The phase 2 study, published in Nature Medicine and presented at the World Conference on Lung Cancer in September 2025, tested a combination approach: patients received nivolumab (Opdivo) alone or paired with ipilimumab (Yervoy) for six weeks before surgery, then continued nivolumab for up to a year afterward. The results mark the first time this so-called “perioperative” immunotherapy strategy has been rigorously tested in mesothelioma—a rare, aggressive cancer linked to asbestos exposure.
“This is the first published clinical trial to show that perioperative combination immune checkpoint blockade is not only feasible but potentially beneficial in resectable mesothelioma,” says Dr. Valsamo Anagnostou, the study’s senior author at Johns Hopkins. The approach mirrors successful protocols already used in lung cancer, where immunotherapy before surgery has improved outcomes.
Strong Survival Signals From Early Data
Patients who received the combination therapy (nivolumab plus ipilimumab) lived a median of 28.6 months—significantly longer than the historical average of 18 months for mesothelioma. Nearly 36% of combination-treated patients remained alive and recurrence-free at follow-up, a meaningful improvement that suggests the strategy works for at least a subset of patients.

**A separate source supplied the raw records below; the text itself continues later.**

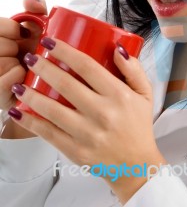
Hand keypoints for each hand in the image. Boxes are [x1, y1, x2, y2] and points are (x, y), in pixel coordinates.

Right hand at [0, 0, 46, 138]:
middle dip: (13, 47)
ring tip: (24, 66)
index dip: (10, 28)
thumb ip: (35, 10)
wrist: (50, 84)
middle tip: (26, 51)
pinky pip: (2, 84)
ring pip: (1, 63)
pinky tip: (22, 77)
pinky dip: (15, 78)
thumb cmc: (41, 54)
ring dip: (16, 64)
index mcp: (0, 38)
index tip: (23, 32)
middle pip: (0, 45)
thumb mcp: (40, 30)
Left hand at [10, 38, 165, 201]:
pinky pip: (49, 134)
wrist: (136, 166)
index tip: (50, 43)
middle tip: (30, 58)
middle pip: (66, 85)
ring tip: (19, 83)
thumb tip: (116, 48)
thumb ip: (133, 69)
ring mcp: (88, 134)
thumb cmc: (138, 126)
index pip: (87, 67)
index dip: (66, 51)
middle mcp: (102, 113)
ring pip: (53, 110)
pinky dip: (31, 122)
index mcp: (118, 95)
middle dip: (43, 68)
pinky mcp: (76, 151)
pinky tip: (19, 112)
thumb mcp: (144, 93)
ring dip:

Over 80% of trial participants successfully underwent surgery within the planned window after receiving pre-operative immunotherapy, demonstrating the approach doesn’t delay or prevent surgical intervention. Side effects remained manageable across both treatment groups, with low rates of serious complications—an important safety benchmark for any new cancer treatment.

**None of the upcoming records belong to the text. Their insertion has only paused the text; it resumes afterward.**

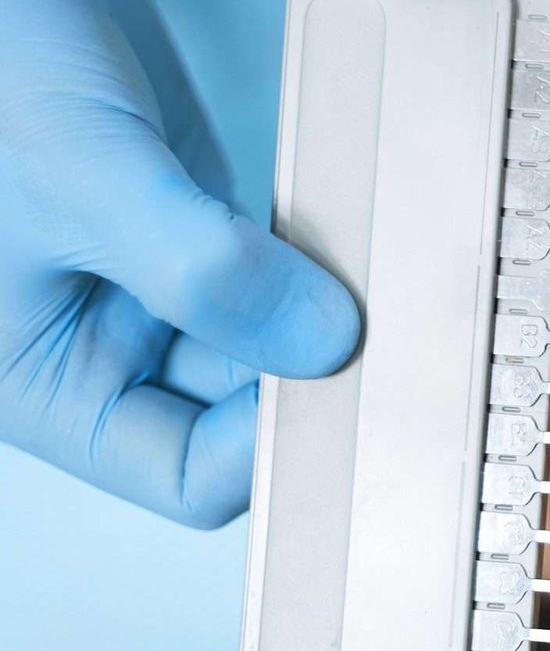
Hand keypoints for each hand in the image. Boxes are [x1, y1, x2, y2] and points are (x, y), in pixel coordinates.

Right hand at [0, 0, 357, 527]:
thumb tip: (324, 343)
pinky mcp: (197, 225)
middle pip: (245, 414)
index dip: (271, 448)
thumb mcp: (84, 177)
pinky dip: (324, 257)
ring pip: (273, 338)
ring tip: (393, 282)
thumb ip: (201, 270)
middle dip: (316, 376)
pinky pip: (279, 269)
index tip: (348, 388)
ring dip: (330, 314)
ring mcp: (157, 286)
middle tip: (401, 339)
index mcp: (46, 380)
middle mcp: (104, 345)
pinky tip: (365, 232)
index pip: (187, 473)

A Blood Test That Sees What Imaging Misses
Perhaps equally important, the trial incorporated an innovative monitoring tool: an ultra-sensitive liquid biopsy that detects circulating tumor DNA (ctDNA) in the bloodstream. Mesothelioma tumors carry few genetic mutations, making them historically difficult to track with standard blood tests. This new whole-genome sequencing method overcomes that limitation.

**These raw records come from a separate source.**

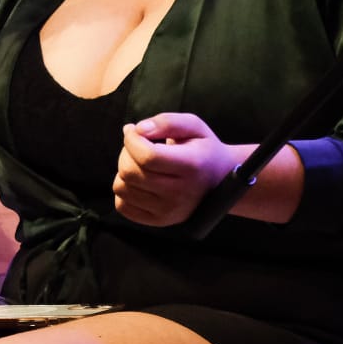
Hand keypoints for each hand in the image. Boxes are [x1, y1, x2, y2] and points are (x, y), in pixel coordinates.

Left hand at [114, 113, 237, 226]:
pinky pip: (123, 206)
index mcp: (191, 166)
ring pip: (122, 188)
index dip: (131, 140)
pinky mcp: (160, 221)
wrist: (220, 180)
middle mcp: (181, 193)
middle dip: (126, 153)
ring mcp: (169, 211)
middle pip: (130, 172)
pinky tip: (138, 181)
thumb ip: (166, 122)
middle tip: (138, 146)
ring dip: (124, 171)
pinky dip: (124, 191)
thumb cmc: (203, 149)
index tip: (133, 131)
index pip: (147, 156)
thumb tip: (138, 129)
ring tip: (140, 164)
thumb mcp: (193, 126)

The clinical payoff is substantial. Patients whose ctDNA became undetectable after pre-operative immunotherapy, or whose levels dropped 95% or more, experienced significantly longer survival and longer periods without cancer recurrence. Conversely, persistent ctDNA predicted early disease progression even when imaging scans appeared normal—information that could prompt doctors to adjust treatment sooner.
“Imaging doesn’t always capture what’s happening with mesothelioma, especially during treatment,” Anagnostou explains. “By using an ultra-sensitive genome-wide ctDNA sequencing method, we were able to detect microscopic signs of cancer that imaging missed.”
What Comes Next
These preliminary findings provide a foundation for larger confirmatory trials. If the benefits hold up in broader populations, the combination approach could become standard care for mesothelioma patients eligible for surgery—a population that currently faces few effective options. The ctDNA monitoring strategy may also enable personalized treatment decisions, helping doctors identify which patients need additional therapy and which can safely avoid it.
For mesothelioma patients and families, the trial offers a rare bright spot in a disease that has resisted treatment advances for decades.